● TASK ITEM: Using the material that follows, say how many lines contain the string "Washington". Answer with a number only.

● SOURCE DATA:
* * * * * * *
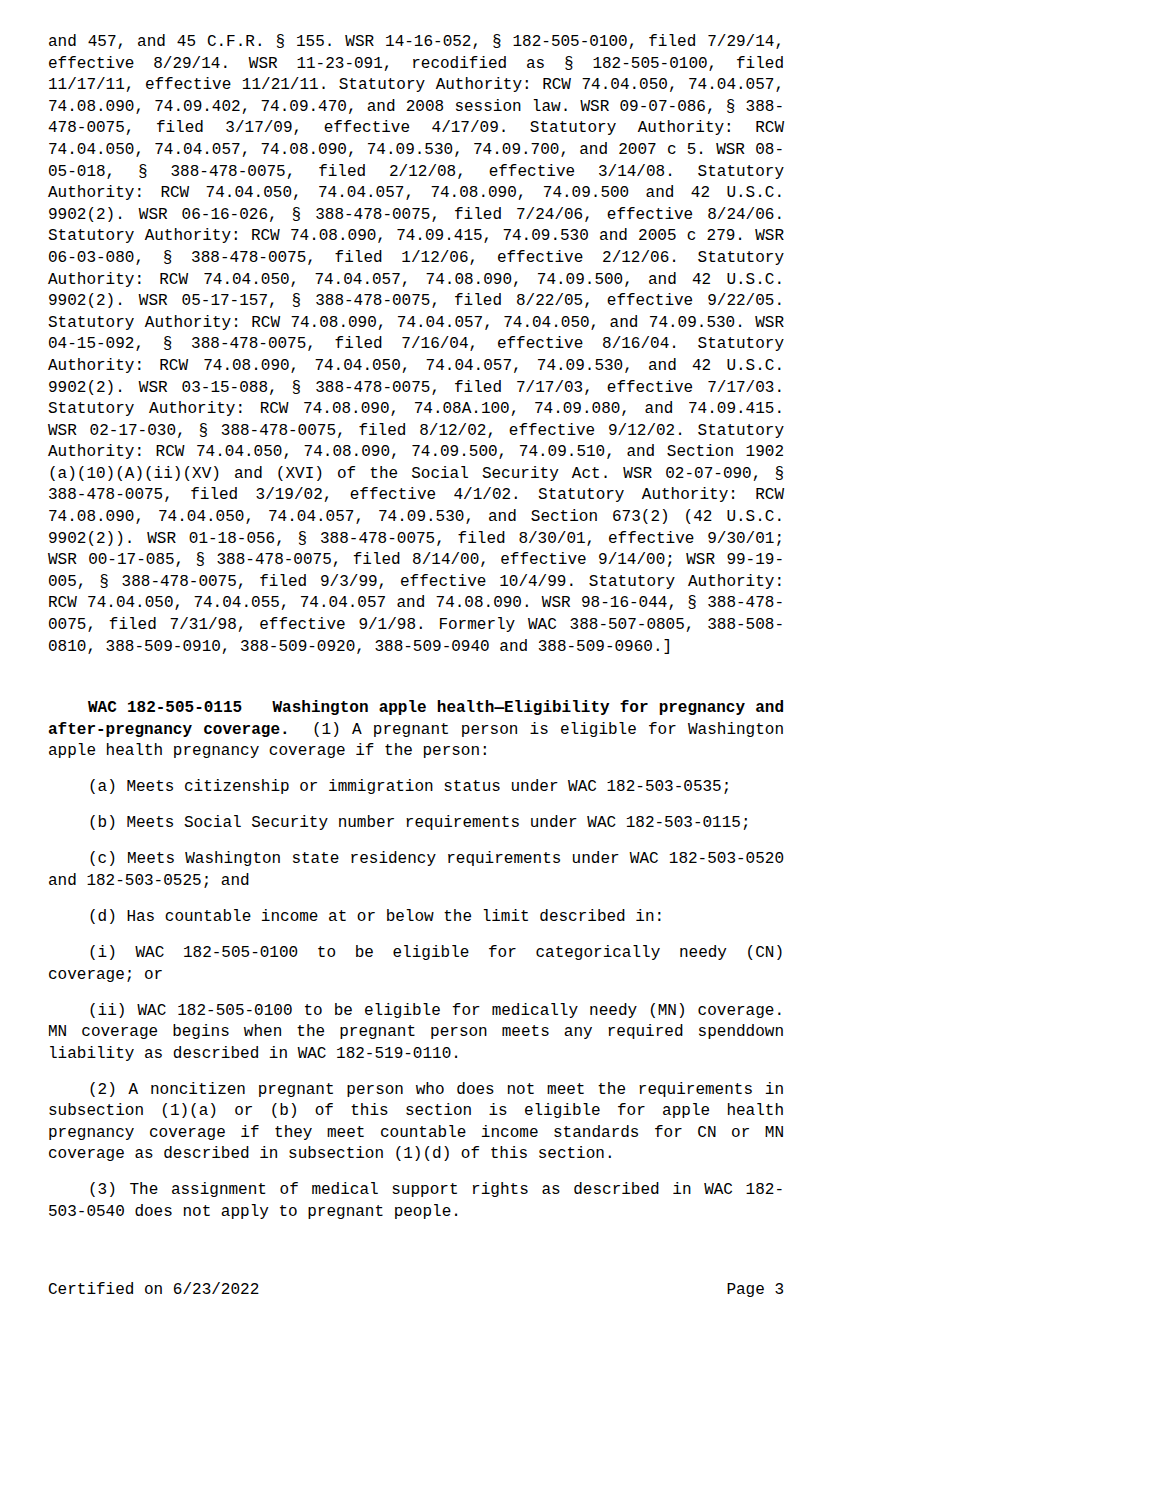and 457, and 45 C.F.R. § 155. WSR 14-16-052, § 182-505-0100, filed 7/29/14, effective 8/29/14. WSR 11-23-091, recodified as § 182-505-0100, filed 11/17/11, effective 11/21/11. Statutory Authority: RCW 74.04.050, 74.04.057, 74.08.090, 74.09.402, 74.09.470, and 2008 session law. WSR 09-07-086, § 388-478-0075, filed 3/17/09, effective 4/17/09. Statutory Authority: RCW 74.04.050, 74.04.057, 74.08.090, 74.09.530, 74.09.700, and 2007 c 5. WSR 08-05-018, § 388-478-0075, filed 2/12/08, effective 3/14/08. Statutory Authority: RCW 74.04.050, 74.04.057, 74.08.090, 74.09.500 and 42 U.S.C. 9902(2). WSR 06-16-026, § 388-478-0075, filed 7/24/06, effective 8/24/06. Statutory Authority: RCW 74.08.090, 74.09.415, 74.09.530 and 2005 c 279. WSR 06-03-080, § 388-478-0075, filed 1/12/06, effective 2/12/06. Statutory Authority: RCW 74.04.050, 74.04.057, 74.08.090, 74.09.500, and 42 U.S.C. 9902(2). WSR 05-17-157, § 388-478-0075, filed 8/22/05, effective 9/22/05. Statutory Authority: RCW 74.08.090, 74.04.057, 74.04.050, and 74.09.530. WSR 04-15-092, § 388-478-0075, filed 7/16/04, effective 8/16/04. Statutory Authority: RCW 74.08.090, 74.04.050, 74.04.057, 74.09.530, and 42 U.S.C. 9902(2). WSR 03-15-088, § 388-478-0075, filed 7/17/03, effective 7/17/03. Statutory Authority: RCW 74.08.090, 74.08A.100, 74.09.080, and 74.09.415. WSR 02-17-030, § 388-478-0075, filed 8/12/02, effective 9/12/02. Statutory Authority: RCW 74.04.050, 74.08.090, 74.09.500, 74.09.510, and Section 1902 (a)(10)(A)(ii)(XV) and (XVI) of the Social Security Act. WSR 02-07-090, § 388-478-0075, filed 3/19/02, effective 4/1/02. Statutory Authority: RCW 74.08.090, 74.04.050, 74.04.057, 74.09.530, and Section 673(2) (42 U.S.C. 9902(2)). WSR 01-18-056, § 388-478-0075, filed 8/30/01, effective 9/30/01; WSR 00-17-085, § 388-478-0075, filed 8/14/00, effective 9/14/00; WSR 99-19-005, § 388-478-0075, filed 9/3/99, effective 10/4/99. Statutory Authority: RCW 74.04.050, 74.04.055, 74.04.057 and 74.08.090. WSR 98-16-044, § 388-478-0075, filed 7/31/98, effective 9/1/98. Formerly WAC 388-507-0805, 388-508-0810, 388-509-0910, 388-509-0920, 388-509-0940 and 388-509-0960.]
WAC 182-505-0115 Washington apple health—Eligibility for pregnancy and after-pregnancy coverage. (1) A pregnant person is eligible for Washington apple health pregnancy coverage if the person:
(a) Meets citizenship or immigration status under WAC 182-503-0535;
(b) Meets Social Security number requirements under WAC 182-503-0115;
(c) Meets Washington state residency requirements under WAC 182-503-0520 and 182-503-0525; and
(d) Has countable income at or below the limit described in:
(i) WAC 182-505-0100 to be eligible for categorically needy (CN) coverage; or
(ii) WAC 182-505-0100 to be eligible for medically needy (MN) coverage. MN coverage begins when the pregnant person meets any required spenddown liability as described in WAC 182-519-0110.
(2) A noncitizen pregnant person who does not meet the requirements in subsection (1)(a) or (b) of this section is eligible for apple health pregnancy coverage if they meet countable income standards for CN or MN coverage as described in subsection (1)(d) of this section.
(3) The assignment of medical support rights as described in WAC 182-503-0540 does not apply to pregnant people.
Certified on 6/23/2022 Page 3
* * * * * * *
● TASK SOLUTION: 2